## Tasks for this exercise
A. Quote the section of the Puyo Puyo AI plug-in page starting at "Check out this" and ending at "free software license.".
B. Using the Puyo Puyo AI plug-in page, say whether each statement agrees with it: (i) the plug-in is written in Java; (ii) the original Famicom Puyo Puyo included an AI opponent; (iii) the download includes a free software license file. Give yes or no for each, along with the deciding words from the page quoted exactly.
C. Continue the Puyo Puyo AI plug-in page from where it stops.

About

The original Puyo Puyo, released for the Famicom in 1991, did not provide an AI opponent. To fill that gap, this article provides a Java plug-in for the Nintaco NES / Famicom emulator. In 1 Player Endless Mode, the plug-in plays perpetually. In 2 Player Mode, it serves as a digital adversary. Or, it can be configured to launch two AI's to battle against each other.

Videos

They call it "Endless Mode", but the score will eventually max out at 99,999,990:

Check out this epic AI vs. AI battle:

Download

PuyoPuyoAI_2017-06-25.zip

The .zip contains:

src - The source tree.
PuyoPuyoAI.jar - The compiled binary.
lgpl-2.1.txt - The free software license.

Run

Prerequisites

Nintaco - the NES / Famicom emulator.
Puyo Puyo (J).nes - the ROM for the Famicom cartridge edition of Puyo Puyo released in 1993.

Launch the Plug-in

Start Nintaco and open Puyo Puyo (J).nes.
Extract PuyoPuyoAI.jar from the downloaded .zip.
Open the Run Program window by selecting Tools | Run Program...

## Records shown
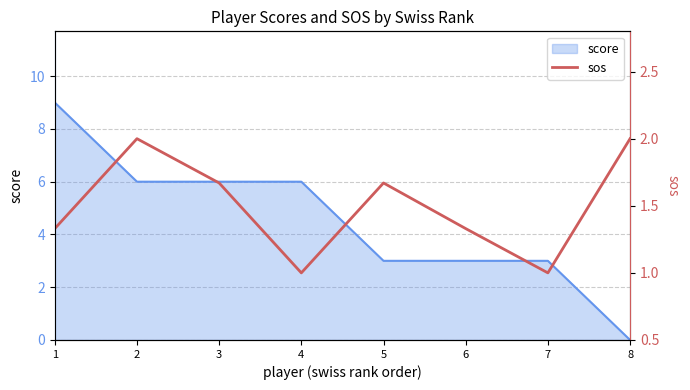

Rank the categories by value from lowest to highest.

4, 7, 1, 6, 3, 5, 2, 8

==

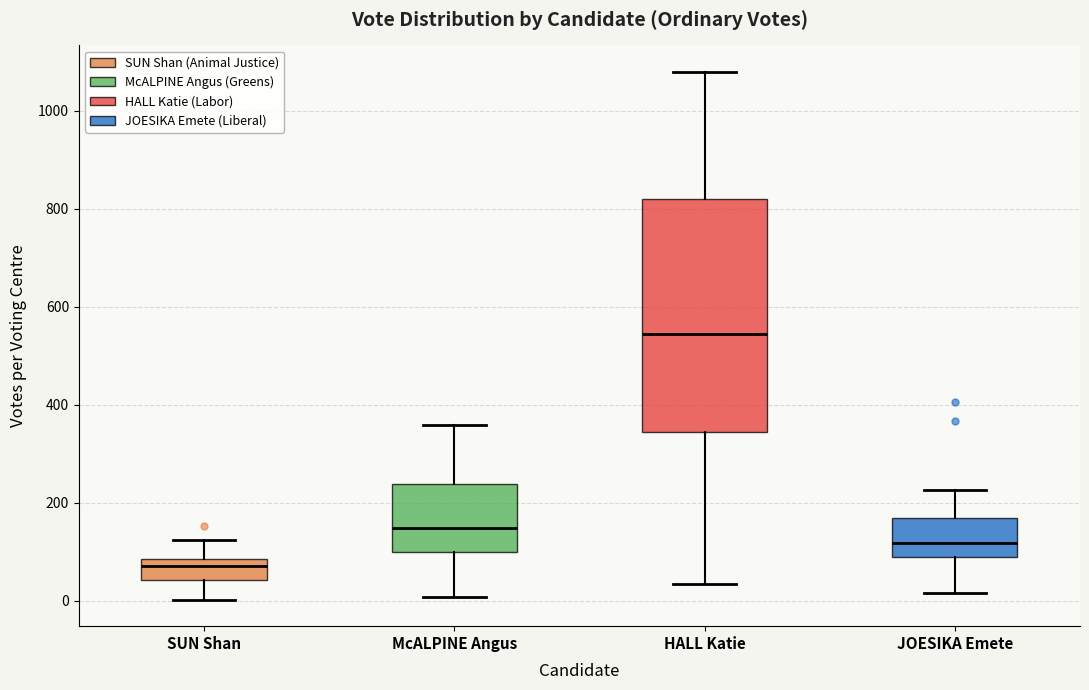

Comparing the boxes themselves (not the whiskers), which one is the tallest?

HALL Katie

## Answers to the tasks
A.
Check out this epic AI vs. AI battle:

Download

PuyoPuyoAI_2017-06-25.zip

The .zip contains:

src - The source tree.
PuyoPuyoAI.jar - The compiled binary.
lgpl-2.1.txt - The free software license.

B.
(i) Yes: "this article provides a Java plug-in for the Nintaco NES / Famicom emulator"
(ii) No: "did not provide an AI opponent"
(iii) Yes: "lgpl-2.1.txt - The free software license."

C.
Enter the path to the file in the JAR name field or browse to it using the Find JAR... button.
Press Load JAR to load it.
Press Run.
From the Puyo Puyo title screen, press Start to advance to the main menu.
From the main menu, select either 1 Player Endless Mode or 2 Player Mode to see the AI in action.

Set the Speed

To set the speed, first, press the Stop button. In the Arguments field, enter a numerical speed value from 0 (slowest) to 10 (fastest). Then, press Run again. Select a mode from the Puyo Puyo main menu to return control to the AI.

To watch it play even faster, select Machine | Speed | Max.

AI vs. AI

To have 2 AI's battle it out, first, resume normal speed (Machine | Speed | Normal) and reset the game (Machine | Reset). Next, press the Stop button and in the Arguments field, enter the single word: AIvsAI. Finally, press Run and select 2 Player Mode.

A speed value can also be provided by separating the arguments with a space (e.g. 5 AIvsAI).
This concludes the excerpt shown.